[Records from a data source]
# # #

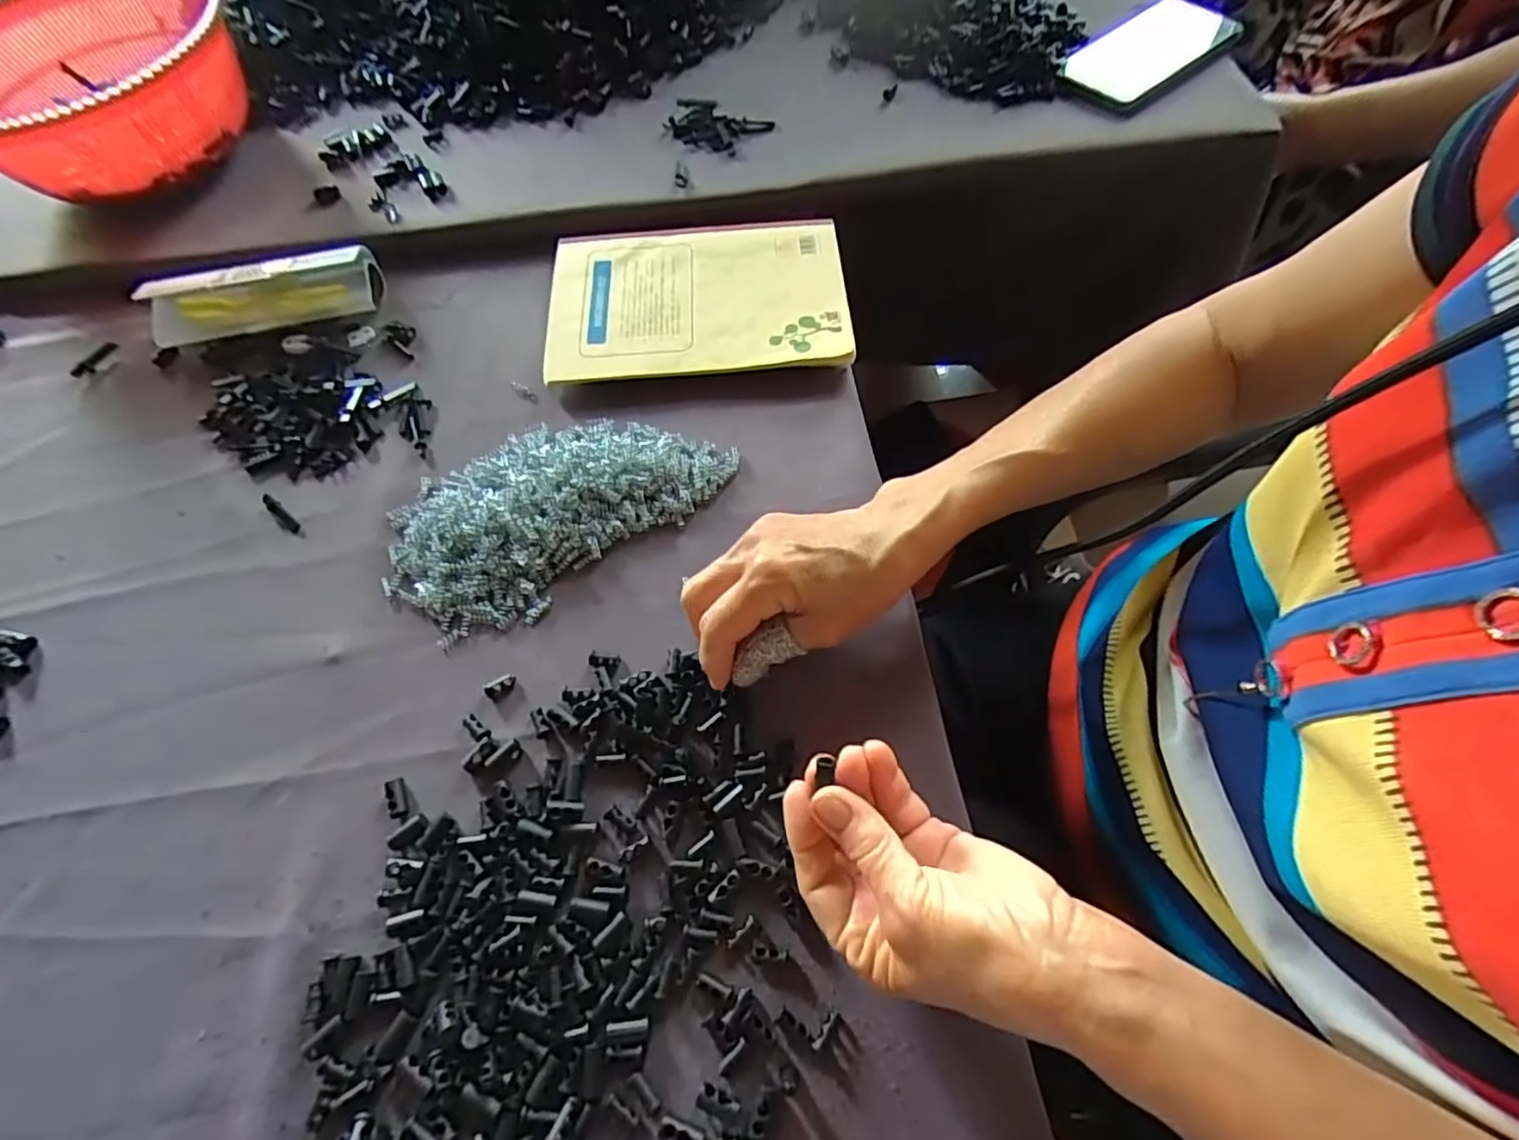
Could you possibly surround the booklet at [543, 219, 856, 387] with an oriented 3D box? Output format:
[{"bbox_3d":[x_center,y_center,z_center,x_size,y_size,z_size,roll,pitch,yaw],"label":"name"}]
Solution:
[{"bbox_3d":[-0.043,-0.193,0.454,0.202,0.015,0.140,-5,64,1],"label":"booklet"}]

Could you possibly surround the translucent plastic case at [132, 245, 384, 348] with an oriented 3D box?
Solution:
[{"bbox_3d":[-0.356,-0.196,0.459,0.153,0.035,0.043,-10,64,-2],"label":"translucent plastic case"}]

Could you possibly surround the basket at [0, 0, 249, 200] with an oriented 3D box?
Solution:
[{"bbox_3d":[-0.511,-0.374,0.514,0.203,0.093,0.217,-24,66,-8],"label":"basket"}]

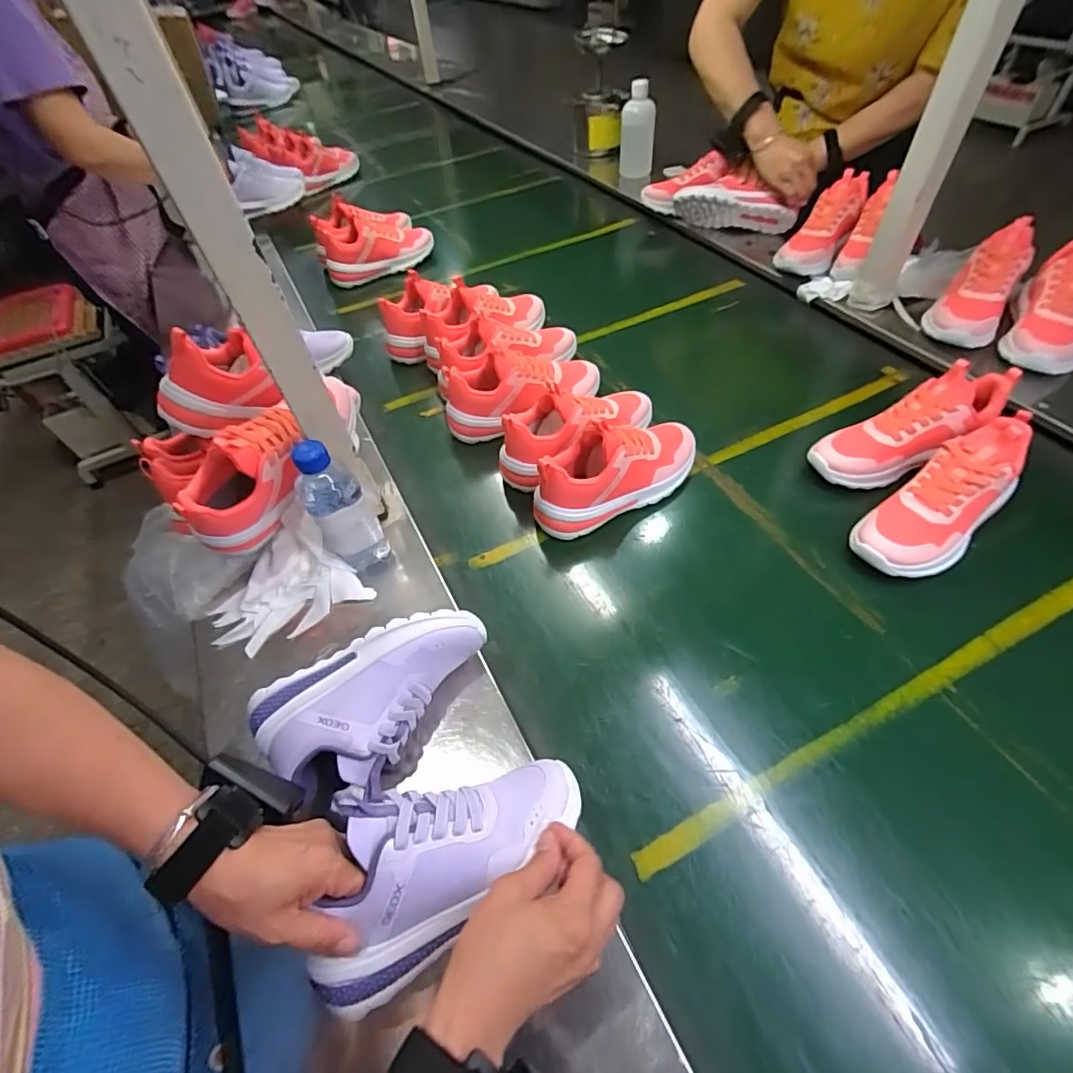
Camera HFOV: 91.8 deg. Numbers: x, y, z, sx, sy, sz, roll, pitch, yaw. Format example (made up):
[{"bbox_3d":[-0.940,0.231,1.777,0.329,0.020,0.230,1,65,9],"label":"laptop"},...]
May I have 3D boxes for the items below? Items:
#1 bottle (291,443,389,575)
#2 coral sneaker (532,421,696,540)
[{"bbox_3d":[-0.214,-0.032,0.559,0.060,0.163,0.063,-28,55,-18],"label":"bottle"},{"bbox_3d":[0.101,-0.086,0.636,0.224,0.113,0.087,-27,55,-17],"label":"coral sneaker"}]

# # #

▶ Brief
All entries are to be duplicated exactly, with the pictures left out.

▶ Answer to this task
Could you possibly surround the booklet at [543, 219, 856, 387] with an oriented 3D box? Output format:
[{"bbox_3d":[x_center,y_center,z_center,x_size,y_size,z_size,roll,pitch,yaw],"label":"name"}]
Solution:
[{"bbox_3d":[-0.043,-0.193,0.454,0.202,0.015,0.140,-5,64,1],"label":"booklet"}]

Could you possibly surround the translucent plastic case at [132, 245, 384, 348] with an oriented 3D box?
Solution:
[{"bbox_3d":[-0.356,-0.196,0.459,0.153,0.035,0.043,-10,64,-2],"label":"translucent plastic case"}]

Could you possibly surround the basket at [0, 0, 249, 200] with an oriented 3D box?
Solution:
[{"bbox_3d":[-0.511,-0.374,0.514,0.203,0.093,0.217,-24,66,-8],"label":"basket"}]

Camera HFOV: 91.8 deg. Numbers: x, y, z, sx, sy, sz, roll, pitch, yaw. Format example (made up):
[{"bbox_3d":[-0.940,0.231,1.777,0.329,0.020,0.230,1,65,9],"label":"laptop"},...]
May I have 3D boxes for the items below? Items:
#1 bottle (291,443,389,575)
#2 coral sneaker (532,421,696,540)
[{"bbox_3d":[-0.214,-0.032,0.559,0.060,0.163,0.063,-28,55,-18],"label":"bottle"},{"bbox_3d":[0.101,-0.086,0.636,0.224,0.113,0.087,-27,55,-17],"label":"coral sneaker"}]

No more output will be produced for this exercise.